* _Work request_
Type the entries out again exactly as they read, but leave every picture behind.

BEGIN Extracted information

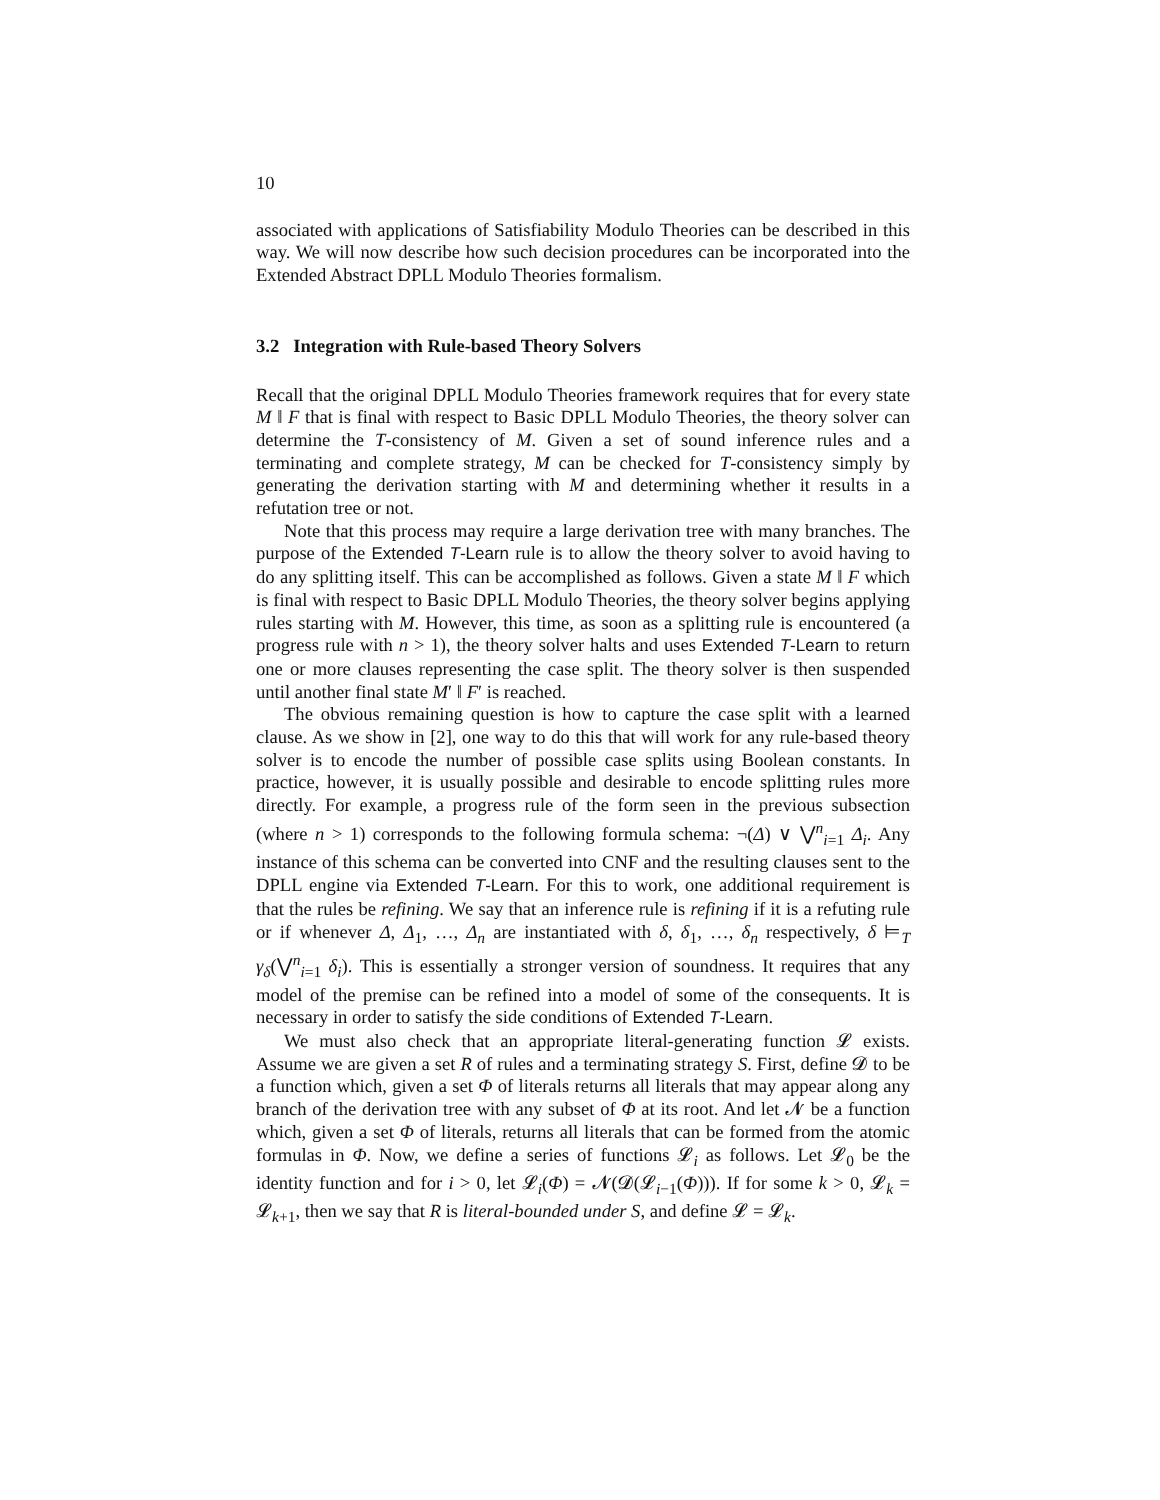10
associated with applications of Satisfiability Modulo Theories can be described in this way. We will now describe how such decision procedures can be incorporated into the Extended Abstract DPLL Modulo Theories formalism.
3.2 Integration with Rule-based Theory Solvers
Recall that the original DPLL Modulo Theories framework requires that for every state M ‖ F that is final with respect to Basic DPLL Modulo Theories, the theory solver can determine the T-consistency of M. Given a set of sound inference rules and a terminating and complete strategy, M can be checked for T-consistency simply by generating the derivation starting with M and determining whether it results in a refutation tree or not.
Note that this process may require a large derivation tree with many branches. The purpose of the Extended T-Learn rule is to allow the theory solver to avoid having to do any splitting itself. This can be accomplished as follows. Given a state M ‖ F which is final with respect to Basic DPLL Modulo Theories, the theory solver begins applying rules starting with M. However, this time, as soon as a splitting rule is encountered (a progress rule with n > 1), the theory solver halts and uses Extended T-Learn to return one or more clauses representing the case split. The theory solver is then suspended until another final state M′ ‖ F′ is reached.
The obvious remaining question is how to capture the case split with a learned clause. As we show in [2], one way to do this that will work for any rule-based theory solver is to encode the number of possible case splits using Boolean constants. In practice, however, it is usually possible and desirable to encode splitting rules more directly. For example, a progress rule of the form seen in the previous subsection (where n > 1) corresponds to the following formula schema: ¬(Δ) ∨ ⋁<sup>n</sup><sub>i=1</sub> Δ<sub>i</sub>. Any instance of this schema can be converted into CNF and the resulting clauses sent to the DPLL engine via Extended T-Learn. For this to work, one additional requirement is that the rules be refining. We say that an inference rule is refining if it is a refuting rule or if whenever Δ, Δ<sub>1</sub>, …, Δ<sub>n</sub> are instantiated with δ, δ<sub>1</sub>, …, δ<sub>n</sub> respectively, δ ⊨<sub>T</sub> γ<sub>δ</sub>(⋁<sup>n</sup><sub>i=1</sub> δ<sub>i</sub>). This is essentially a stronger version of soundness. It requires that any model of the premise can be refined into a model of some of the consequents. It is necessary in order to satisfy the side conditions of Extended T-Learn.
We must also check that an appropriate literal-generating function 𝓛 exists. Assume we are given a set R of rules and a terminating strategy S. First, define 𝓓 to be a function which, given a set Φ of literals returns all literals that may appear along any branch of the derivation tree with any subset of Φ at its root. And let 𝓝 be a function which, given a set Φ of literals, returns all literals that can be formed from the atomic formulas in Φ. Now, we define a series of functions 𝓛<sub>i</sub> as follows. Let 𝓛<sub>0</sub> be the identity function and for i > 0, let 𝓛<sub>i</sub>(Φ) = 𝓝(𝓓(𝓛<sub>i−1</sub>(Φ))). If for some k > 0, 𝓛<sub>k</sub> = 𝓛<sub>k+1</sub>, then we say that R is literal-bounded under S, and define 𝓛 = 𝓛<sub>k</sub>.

END Extracted information

* _Exercise answer_
10
associated with applications of Satisfiability Modulo Theories can be described in this way. We will now describe how such decision procedures can be incorporated into the Extended Abstract DPLL Modulo Theories formalism.
3.2 Integration with Rule-based Theory Solvers
Recall that the original DPLL Modulo Theories framework requires that for every state M ‖ F that is final with respect to Basic DPLL Modulo Theories, the theory solver can determine the T-consistency of M. Given a set of sound inference rules and a terminating and complete strategy, M can be checked for T-consistency simply by generating the derivation starting with M and determining whether it results in a refutation tree or not.
Note that this process may require a large derivation tree with many branches. The purpose of the Extended T-Learn rule is to allow the theory solver to avoid having to do any splitting itself. This can be accomplished as follows. Given a state M ‖ F which is final with respect to Basic DPLL Modulo Theories, the theory solver begins applying rules starting with M. However, this time, as soon as a splitting rule is encountered (a progress rule with n > 1), the theory solver halts and uses Extended T-Learn to return one or more clauses representing the case split. The theory solver is then suspended until another final state M′ ‖ F′ is reached.
The obvious remaining question is how to capture the case split with a learned clause. As we show in [2], one way to do this that will work for any rule-based theory solver is to encode the number of possible case splits using Boolean constants. In practice, however, it is usually possible and desirable to encode splitting rules more directly. For example, a progress rule of the form seen in the previous subsection (where n > 1) corresponds to the following formula schema: ¬(Δ) ∨ ⋁<sup>n</sup><sub>i=1</sub> Δ<sub>i</sub>. Any instance of this schema can be converted into CNF and the resulting clauses sent to the DPLL engine via Extended T-Learn. For this to work, one additional requirement is that the rules be refining. We say that an inference rule is refining if it is a refuting rule or if whenever Δ, Δ<sub>1</sub>, …, Δ<sub>n</sub> are instantiated with δ, δ<sub>1</sub>, …, δ<sub>n</sub> respectively, δ ⊨<sub>T</sub> γ<sub>δ</sub>(⋁<sup>n</sup><sub>i=1</sub> δ<sub>i</sub>). This is essentially a stronger version of soundness. It requires that any model of the premise can be refined into a model of some of the consequents. It is necessary in order to satisfy the side conditions of Extended T-Learn.
We must also check that an appropriate literal-generating function 𝓛 exists. Assume we are given a set R of rules and a terminating strategy S. First, define 𝓓 to be a function which, given a set Φ of literals returns all literals that may appear along any branch of the derivation tree with any subset of Φ at its root. And let 𝓝 be a function which, given a set Φ of literals, returns all literals that can be formed from the atomic formulas in Φ. Now, we define a series of functions 𝓛<sub>i</sub> as follows. Let 𝓛<sub>0</sub> be the identity function and for i > 0, let 𝓛<sub>i</sub>(Φ) = 𝓝(𝓓(𝓛<sub>i−1</sub>(Φ))). If for some k > 0, 𝓛<sub>k</sub> = 𝓛<sub>k+1</sub>, then we say that R is literal-bounded under S, and define 𝓛 = 𝓛<sub>k</sub>.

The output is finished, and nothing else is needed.